(Preguntas)
- 1) Según el texto sobre Benicalap, ¿hasta dónde se iba a extender el Parque de Benicalap?
- 2) Copia literalmente del texto sobre Benicalap el fragmento que va desde «Benicalap sigue sin» hasta «disfrute de vecinos.».
- 3) Resume en forma de lista el párrafo del texto sobre Benicalap que empieza por «Y es que, durante la legislatura», conservando sus datos principales.
____ Texto base
Benicalap sigue sin existir, convirtiéndose, quizá, en uno de los barrios más invisibles y olvidados de la ciudad de Valencia. Es algo que llevamos viendo desde que comenzamos en Valencia Bonita, si bien cabe recalcar que no es nada nuevo y que todo viene de muy atrás, además de que parece ser que se mantendrá en el tiempo.
“Sin presente ni presencia, y todo gracias a, principalmente, unas instituciones autistas controladas por irresponsables, entre otras cosas”. Así define con estas palabras (y muchas más) Antonio Marín Segovia, presidente de la extinta Asociación Cercle Obert, la situación de Benicalap, quien tantos años ha luchado por su barrio intentando que se recuperasen espacios para el uso y disfrute de vecinos.
Por desgracia, nosotros hemos sido testigos de las falsas promesas de políticos que, quizá sin mala fe (porque después habrán visto que no podía ser), no han podido cumplir la palabra de sus manifestaciones en redes y declaraciones a la prensa. Ni el gobierno del tripartito, ni con Rita, ni el de ahora (este último, nada, de momento). Podríamos citar nombres concretos de personas que han pasado por la Concejalía de Desarrollo y Renovación Urbana, que era quien nos tenía tan mal acostumbrados a noticias frescas de proyectos, siendo Benicalap un barrio estrella, pero no pretendemos hacer un acoso y derribo a nadie, si no más bien intentar hacer ver que el vecino o ciudadano de Benicalap tiene más que derecho suficiente a quejarse (y con razón).
Y es que, durante la legislatura del tripartido del Ayuntamiento de Valencia (Compromís, PSPV y Valencia en Comú), para el barrio habían proyectadas muchas actuaciones, tantas que si se hubieran cumplido todas tendríamos, quizá, uno de los barrios más bonitos para visitar en la ciudad. Una de estas cosiñas era la ampliación del Parque de Benicalap de Valencia, el cual se iba a extender hasta el límite con la Ronda Norte. De esto, desde 2021, nada de nada, sin noticias (la última sobre el tema es de 2023 desde Las Provincias con el artículo un año y medio sin noticias de la ampliación del parque de Benicalap).
________
____ Datos
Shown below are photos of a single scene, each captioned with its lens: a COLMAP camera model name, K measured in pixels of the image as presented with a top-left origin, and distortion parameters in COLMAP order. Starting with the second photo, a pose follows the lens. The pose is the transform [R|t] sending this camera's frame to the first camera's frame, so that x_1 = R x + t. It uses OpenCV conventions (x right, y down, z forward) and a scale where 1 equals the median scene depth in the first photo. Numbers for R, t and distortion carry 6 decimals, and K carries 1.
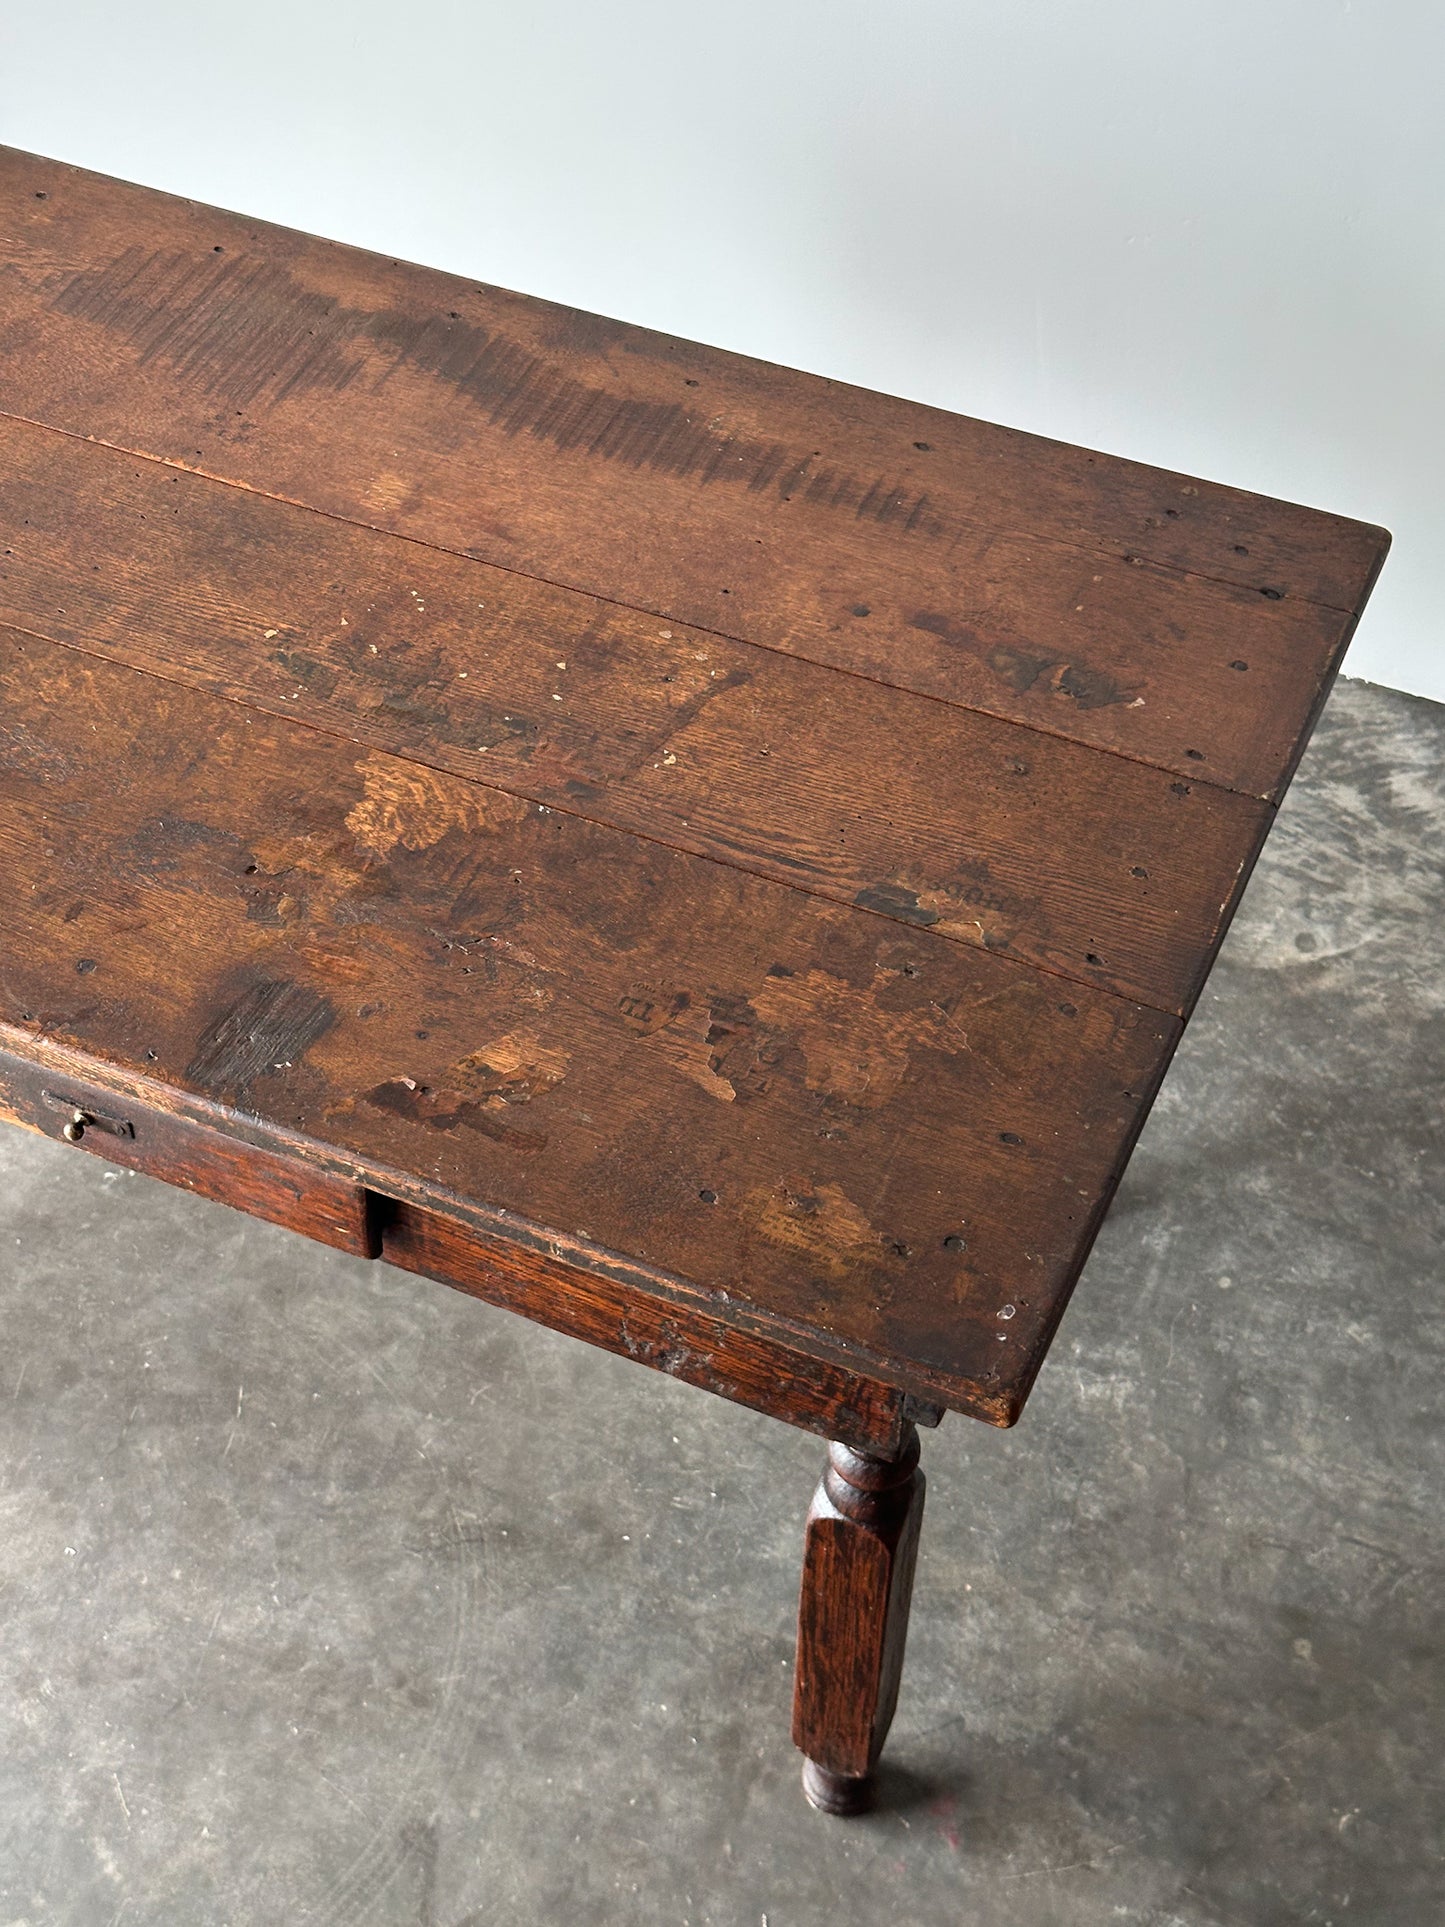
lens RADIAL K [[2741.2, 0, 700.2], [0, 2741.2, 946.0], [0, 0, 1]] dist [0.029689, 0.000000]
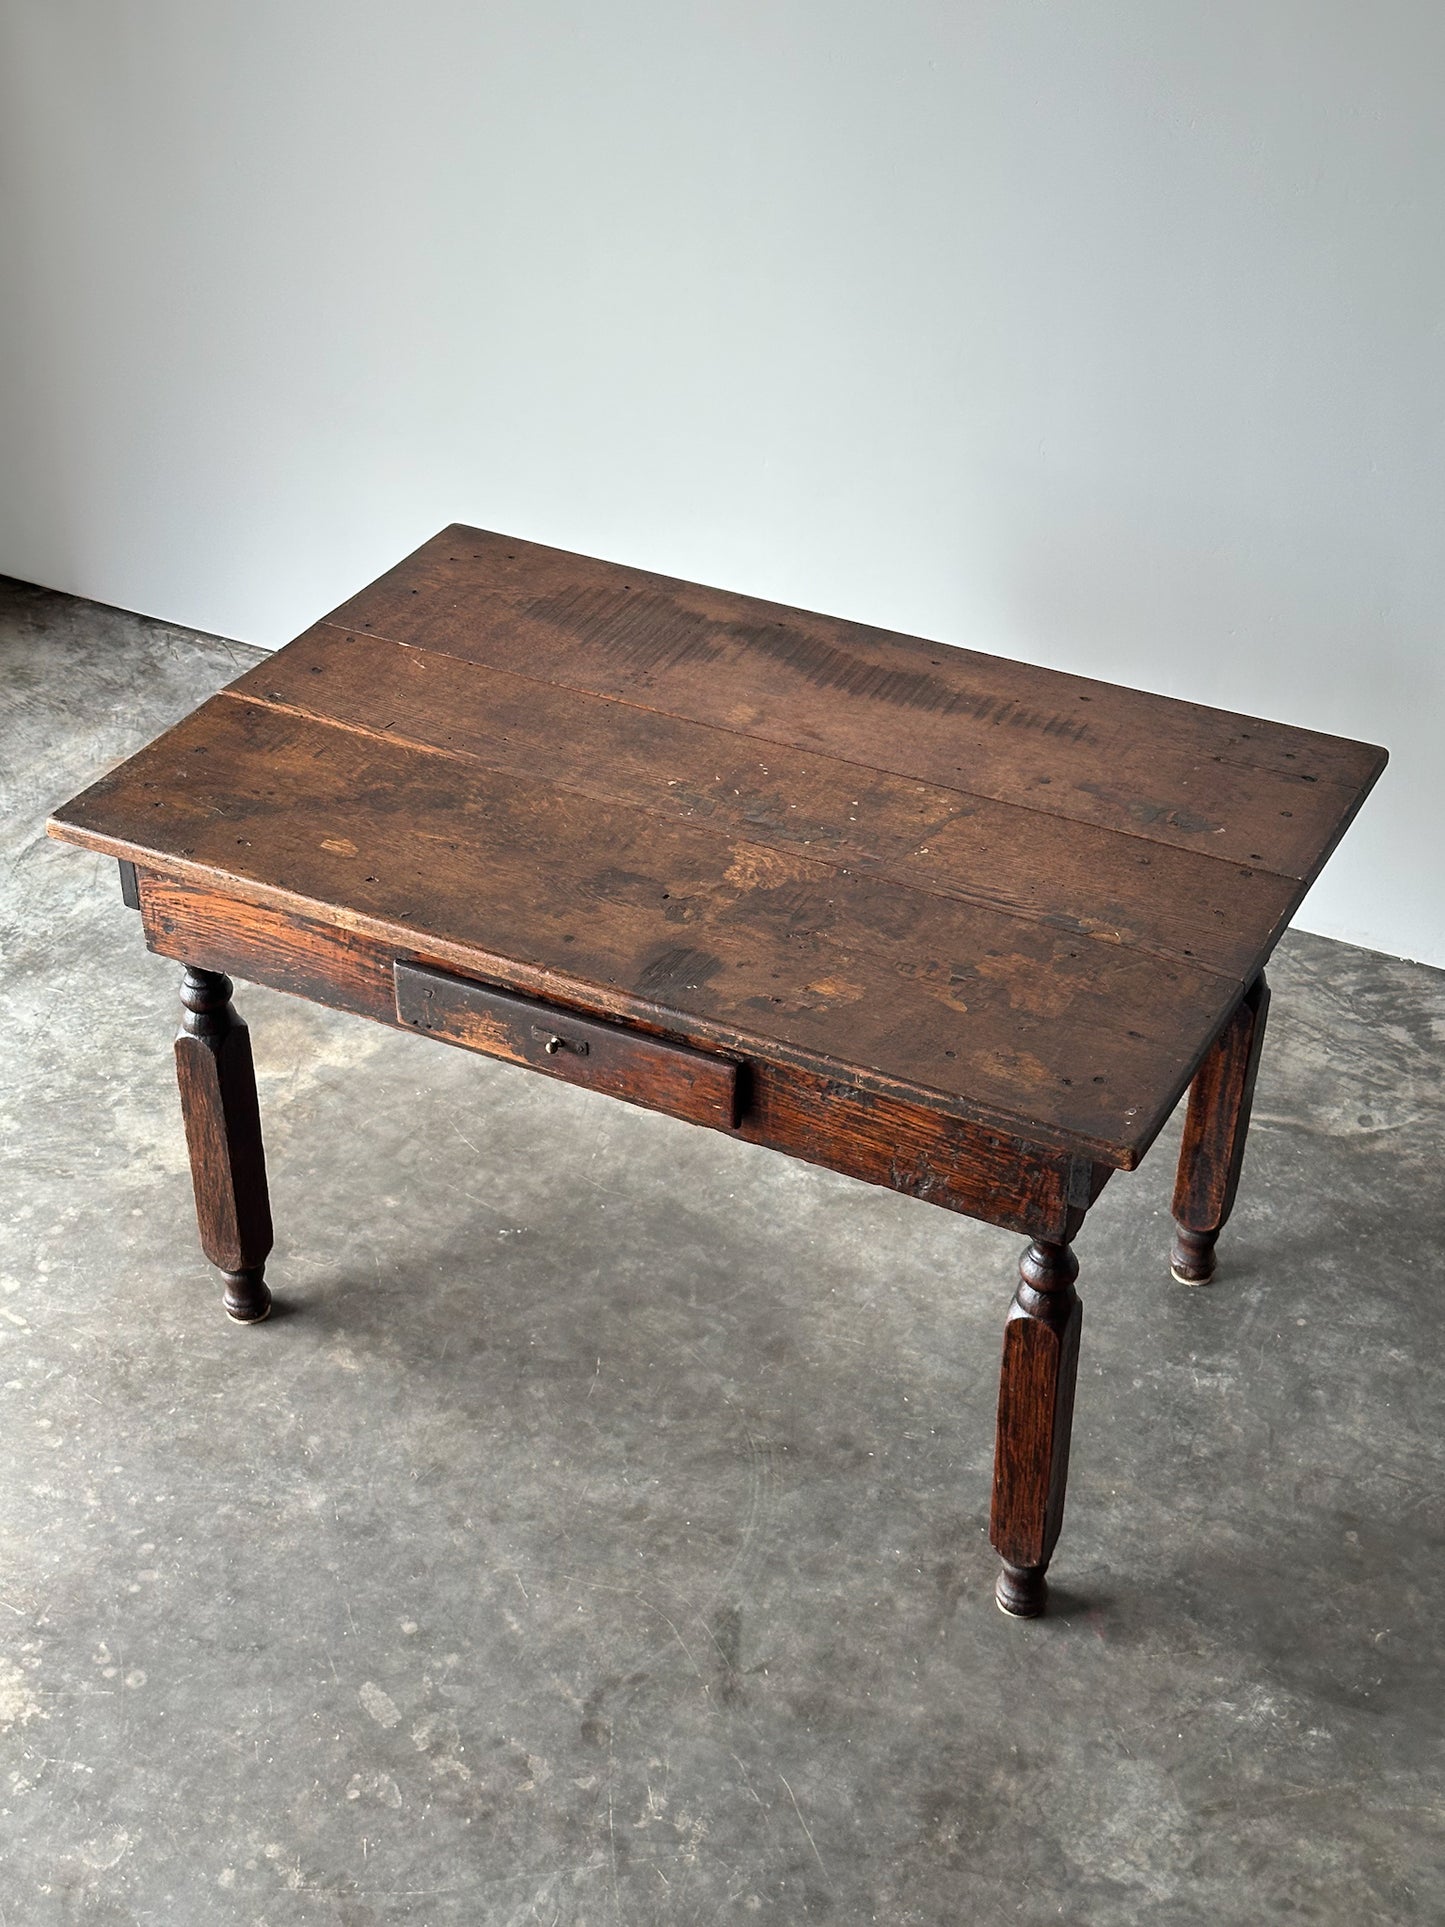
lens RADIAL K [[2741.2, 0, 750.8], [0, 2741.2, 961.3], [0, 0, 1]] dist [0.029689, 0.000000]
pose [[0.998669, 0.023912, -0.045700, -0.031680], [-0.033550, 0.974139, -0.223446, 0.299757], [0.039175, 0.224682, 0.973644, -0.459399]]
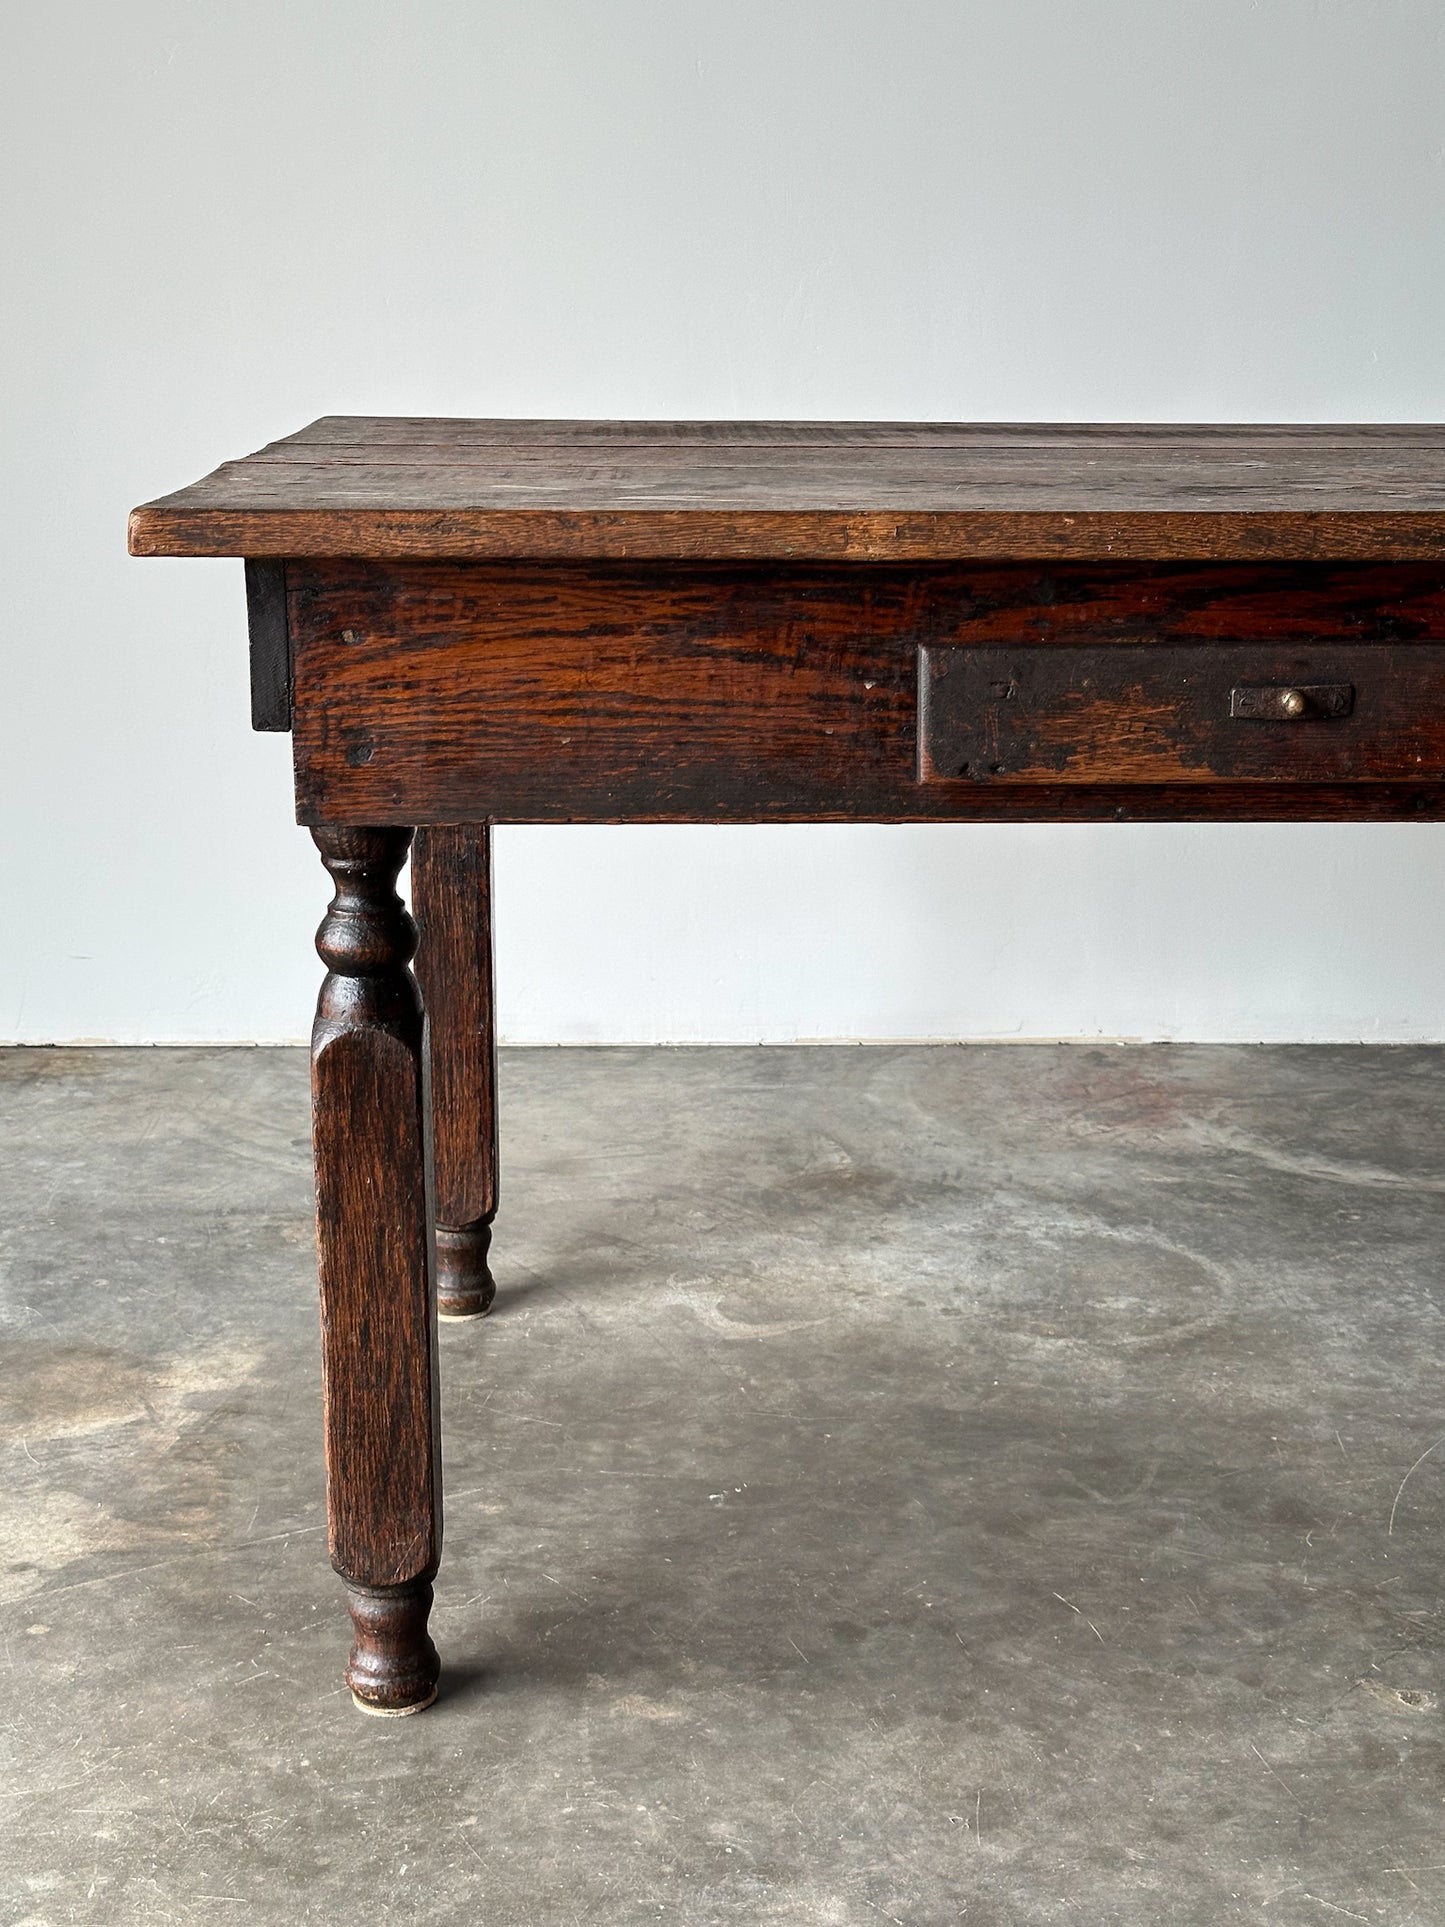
________
(Soluciones)
- 1) Hasta el límite con la Ronda Norte.

- 2)
Benicalap sigue sin existir, convirtiéndose, quizá, en uno de los barrios más invisibles y olvidados de la ciudad de Valencia. Es algo que llevamos viendo desde que comenzamos en Valencia Bonita, si bien cabe recalcar que no es nada nuevo y que todo viene de muy atrás, además de que parece ser que se mantendrá en el tiempo.
“Sin presente ni presencia, y todo gracias a, principalmente, unas instituciones autistas controladas por irresponsables, entre otras cosas”. Así define con estas palabras (y muchas más) Antonio Marín Segovia, presidente de la extinta Asociación Cercle Obert, la situación de Benicalap, quien tantos años ha luchado por su barrio intentando que se recuperasen espacios para el uso y disfrute de vecinos.

- 3)
- Durante la legislatura del tripartito del Ayuntamiento de Valencia (Compromís, PSPV y Valencia en Comú) se proyectaron muchas actuaciones para el barrio.
- Si se hubieran cumplido todas, Benicalap sería quizá uno de los barrios más bonitos para visitar en la ciudad.
- Una de ellas era ampliar el Parque de Benicalap hasta el límite con la Ronda Norte.
- Desde 2021 no hay noticias de esa ampliación.
- La última información es un artículo de Las Provincias de 2023 sobre un año y medio sin noticias de la ampliación.